Listless

 

Listless

I am always on the look out for a good way to organize all the things. All the time, all the events, all the jobs, all the relationships… I just grasp at ways to organize the things in my life so I don’t feel so messy inside. When I am feeling stressed, my first reaction is to sit down and list all the things I need to do, in the order I need to do them, in a schedule showing me exactly when they will get done and how long they will take.

While making this kind of crazy list usually calms me down a little bit, I think it may be more because I go and hide to do it, and therefore get a little time alone. The list itself stresses me out and is just one more thing that I need to take into account as I juggle my way through the day.

There was one time when I had everything together – I was about 7 months pregnant with our third child. I was following the Sidetracked Home Executives plan, index cards and all. For a short space of time I got all my housework done before 9am, my house was clean, my laundry caught up, and I had time for playdates and crafts. I only had one child in school a the time, in Kindergarten, and one home with me all day, but old enough to play by himself for a while. Bliss. I was a Good Mom then; everything was under control.

And then our third child was born. She was a nice quiet newborn, but she started crying when she was two weeks old and I don’t think she stopped for six straight months. I have never been on top of things again. That was 19 years ago.

I grasp at these plans and books like some kind of lifeline. Surely someone can help me make sense of my own chaos! There was Sidetracked Home Executives, Sink Reflections (FlyLady), MotivatedMoms, Getting Things Done, Maximize Your Mornings, and many more I have blocked from my memory. Sometimes I would combine parts of different plans to try to get the right fit. Each time I would take time from my family to work out the whole system on paper or on the computer. Then I would sit my long-suffering husband down and tell him, “This is how we are going to do things now. We were disorganized and doing things wrong before but now I know better. All we have to do is follow these specific steps and we will have peace and cleanliness.” I don’t think I ever said it exactly like that, but whatever I said sounded just as insane. He would nod and do everything in his power to learn the new system.

Some systems last for a year or more, some fizzle out in less than a week.

I have most recently been following Mystie Winckler’s Declutter Your Head & Organize Your Home, which sounds like it is the perfect fit for a cluttered mind like mine. Except that it was making me crazy just like every other plan out there.
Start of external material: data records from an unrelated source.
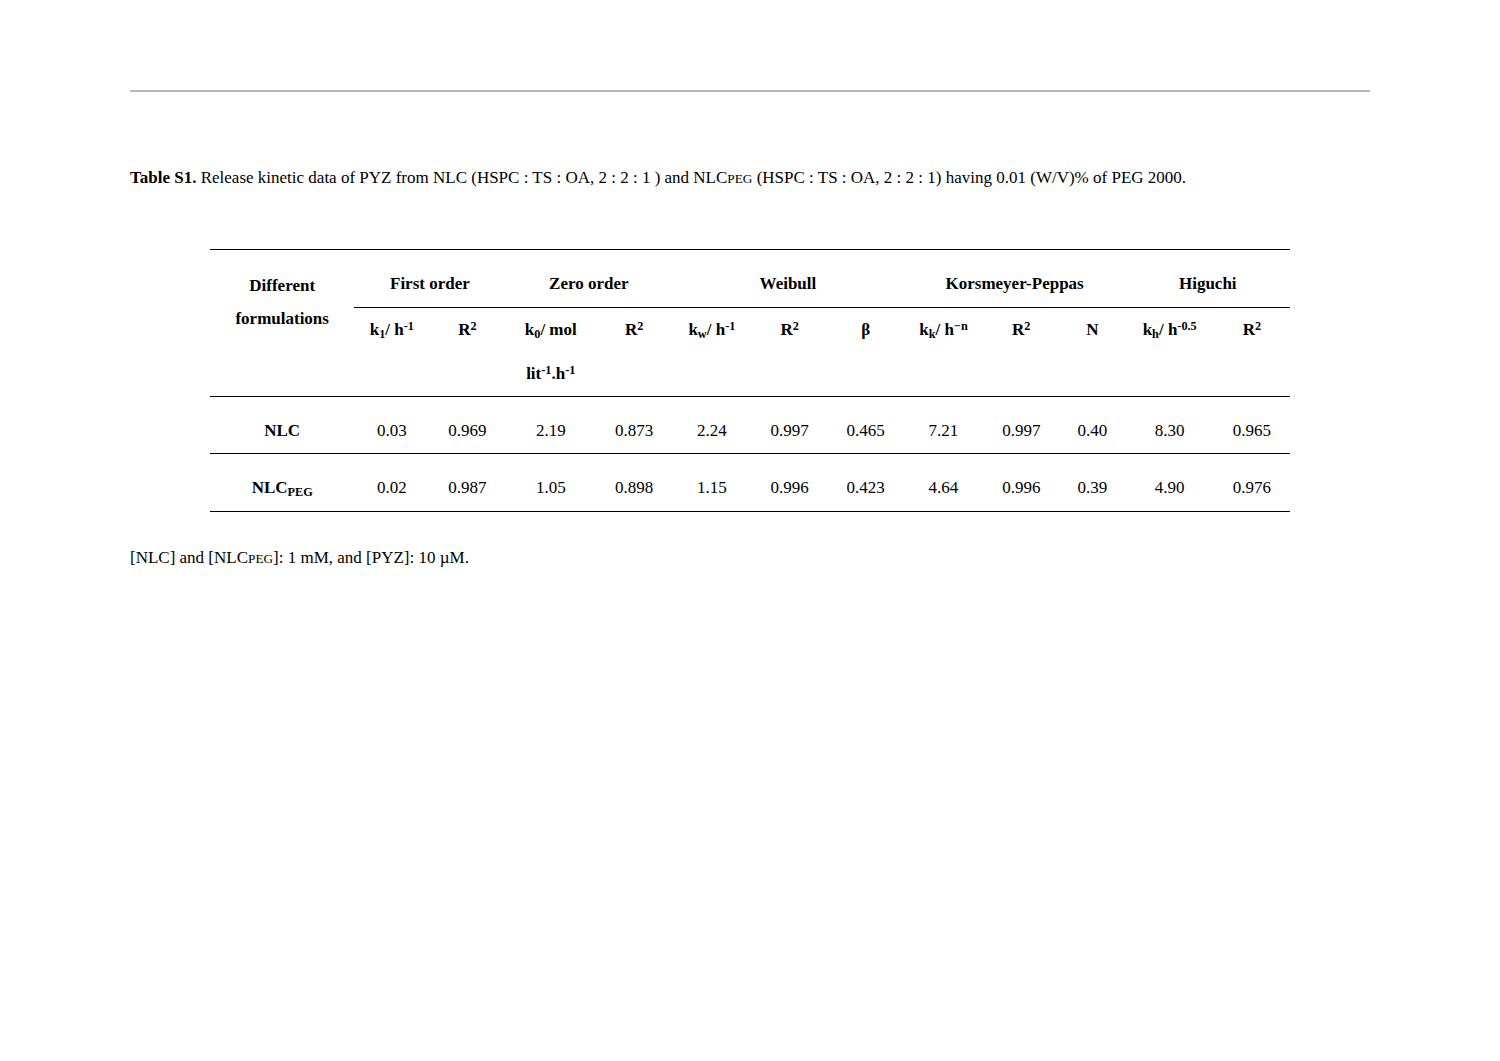Table S1. Release kinetic data of PYZ from NLC (HSPC : TS : OA, 2 : 2 : 1 ) and NLCPEG (HSPC : TS : OA, 2 : 2 : 1) having 0.01 (W/V)% of PEG 2000.
| Different formulations | First order | Zero order | Weibull | Korsmeyer-Peppas | Higuchi |
| --- | --- | --- | --- | --- | --- |
| k 1 / h -1 | R 2 | k 0 / mol | R 2 | k w / h -1 | R 2 | β | k k / h −n | R 2 | N | k h / h -0.5 | R 2 |
| | | | lit -1 .h -1 | | | | | | | | | |
| NLC | 0.03 | 0.969 | 2.19 | 0.873 | 2.24 | 0.997 | 0.465 | 7.21 | 0.997 | 0.40 | 8.30 | 0.965 |
| NLC PEG | 0.02 | 0.987 | 1.05 | 0.898 | 1.15 | 0.996 | 0.423 | 4.64 | 0.996 | 0.39 | 4.90 | 0.976 |
[NLC] and [NLCPEG]: 1 mM, and [PYZ]: 10 µM.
After spending more than three hours last week, again making my own amalgamation of plans and lists, I said enough is enough. As I looked at my new plan, I realized that all it did was to make me feel stress and feelings of failure. I can never do all the things I need to do in a day. Putting them on a list is just a way to beat myself with it at the end of the day.

So, at least temporarily, I am fasting from to-do lists, household systems, and books on self help of organizing. Just to be totally honest, I have a to-do list for out of the ordinary things I need to do, like make signs for an event at school. But I went through that list and wiped out all the due dates. If there is something that needs to happen at a certain time. I will set a reminder on my calendar.

I am going to trust myself to not forget to take care of my family and house.

Whoa. This is just so revolutionary for me. I am not trying to quantify the work I get done in a day. The vacuuming will get done, the bathroom cleaned, even if it is not at perfectly spaced intervals. I know for a fact that I work my bum off every day, even on the days I sit down and take a break for a few minutes. I might not be able to remember what I did at the end of the day, but I now for a rock solid fact that if I hadn’t done it, people would notice. I am, for the most part, taking a break from goals. I have some things I am working on, but all the deadlines are gone for now.

This free-from-list living only began a few days ago, but I already feel less stressed. I also feel that familiar itch to just pick up a book and find a solution to just fix things.

Those books and systems I listed are all good resources, they might be help that someone else needs. This isn’t a diatribe against them. I have learned many things from them, and I know that some of that is still incorporated in what I do on a daily basis. I had become addicted to measuring myself by what I could do.

Part of my wake up call was recognizing the tight, stressed feeling this planning system left me with. Part of it was finding myself thinking about mercy. The verse I am learning is “Let us then with confidence draw near to the throne of grace, that we may receive mercy and find grace to help in time of need.” (Hebrews 4:16) Just like I could never get to Heaven without God’s mercy, the job I have here on earth is beyond me. If I give myself some mercy, maybe I can lean in to God’s mercy with more trust. Showing myself mercy may actually be good practice in giving mercy to others.